### Information shown

_____

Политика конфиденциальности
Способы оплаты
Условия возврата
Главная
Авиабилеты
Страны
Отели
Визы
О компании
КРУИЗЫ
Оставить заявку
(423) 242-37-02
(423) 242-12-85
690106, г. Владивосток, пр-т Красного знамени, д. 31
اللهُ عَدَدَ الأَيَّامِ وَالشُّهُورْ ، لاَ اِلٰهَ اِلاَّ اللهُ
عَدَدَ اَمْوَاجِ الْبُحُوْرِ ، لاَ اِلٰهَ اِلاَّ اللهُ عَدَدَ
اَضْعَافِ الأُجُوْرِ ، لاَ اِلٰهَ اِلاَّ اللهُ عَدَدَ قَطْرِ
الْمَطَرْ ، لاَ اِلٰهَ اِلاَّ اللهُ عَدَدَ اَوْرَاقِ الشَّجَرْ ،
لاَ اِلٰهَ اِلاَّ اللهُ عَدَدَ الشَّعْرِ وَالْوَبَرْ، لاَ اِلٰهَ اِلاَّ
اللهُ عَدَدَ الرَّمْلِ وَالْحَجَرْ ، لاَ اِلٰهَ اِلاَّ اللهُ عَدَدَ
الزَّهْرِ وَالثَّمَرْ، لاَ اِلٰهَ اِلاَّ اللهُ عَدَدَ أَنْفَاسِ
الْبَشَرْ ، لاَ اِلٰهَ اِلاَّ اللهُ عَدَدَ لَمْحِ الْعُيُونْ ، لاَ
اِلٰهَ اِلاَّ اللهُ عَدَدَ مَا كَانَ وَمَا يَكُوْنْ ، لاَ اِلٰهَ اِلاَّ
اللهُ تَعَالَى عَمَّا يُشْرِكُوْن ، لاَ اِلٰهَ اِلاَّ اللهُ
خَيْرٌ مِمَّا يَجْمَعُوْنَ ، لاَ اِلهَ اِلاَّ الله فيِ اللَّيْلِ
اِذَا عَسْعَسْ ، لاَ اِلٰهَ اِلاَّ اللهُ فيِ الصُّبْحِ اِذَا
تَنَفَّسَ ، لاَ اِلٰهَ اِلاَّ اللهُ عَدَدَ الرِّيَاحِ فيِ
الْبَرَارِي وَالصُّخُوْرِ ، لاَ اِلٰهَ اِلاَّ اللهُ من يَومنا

_____

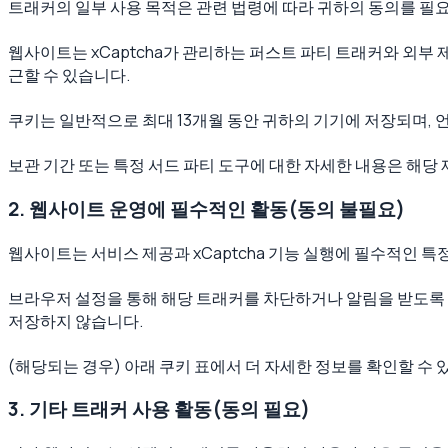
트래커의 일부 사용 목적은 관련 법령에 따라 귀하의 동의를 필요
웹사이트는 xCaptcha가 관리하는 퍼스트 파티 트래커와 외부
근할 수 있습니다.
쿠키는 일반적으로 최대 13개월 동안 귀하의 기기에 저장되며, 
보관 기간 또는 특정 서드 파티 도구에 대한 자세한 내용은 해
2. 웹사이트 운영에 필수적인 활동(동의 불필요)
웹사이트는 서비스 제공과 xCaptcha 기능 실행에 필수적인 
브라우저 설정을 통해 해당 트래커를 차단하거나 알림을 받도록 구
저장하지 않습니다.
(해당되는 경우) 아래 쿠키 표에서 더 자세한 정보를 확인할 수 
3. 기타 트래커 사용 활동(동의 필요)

_____

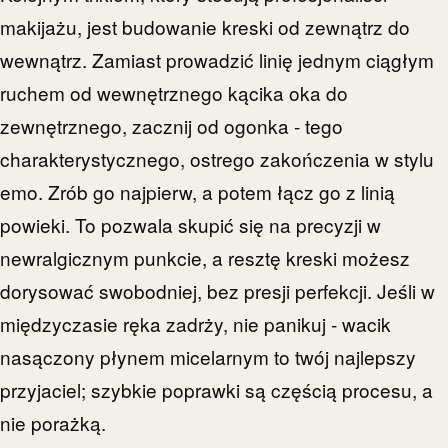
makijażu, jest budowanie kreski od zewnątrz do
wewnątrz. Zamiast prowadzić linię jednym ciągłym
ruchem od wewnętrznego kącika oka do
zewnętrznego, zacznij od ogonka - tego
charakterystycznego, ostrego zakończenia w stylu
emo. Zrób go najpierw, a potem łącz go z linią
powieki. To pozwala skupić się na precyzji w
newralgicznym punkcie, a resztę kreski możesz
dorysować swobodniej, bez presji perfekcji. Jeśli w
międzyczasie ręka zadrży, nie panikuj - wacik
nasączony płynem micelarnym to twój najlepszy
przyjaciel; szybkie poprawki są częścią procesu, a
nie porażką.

_____

Here the output must be the lines above from the line with "Политика конфиденциальности" to the line with "اللهُ عَدَدَ الأَيَّامِ", both included, duplicated word for word and nothing else.

Политика конфиденциальности
Способы оплаты
Условия возврата
Главная
Авиабилеты
Страны
Отели
Визы
О компании
КРУИЗЫ
Оставить заявку
(423) 242-37-02
(423) 242-12-85
690106, г. Владивосток, пр-т Красного знамени, д. 31
اللهُ عَدَدَ الأَيَّامِ وَالشُّهُورْ ، لاَ اِلٰهَ اِلاَّ اللهُ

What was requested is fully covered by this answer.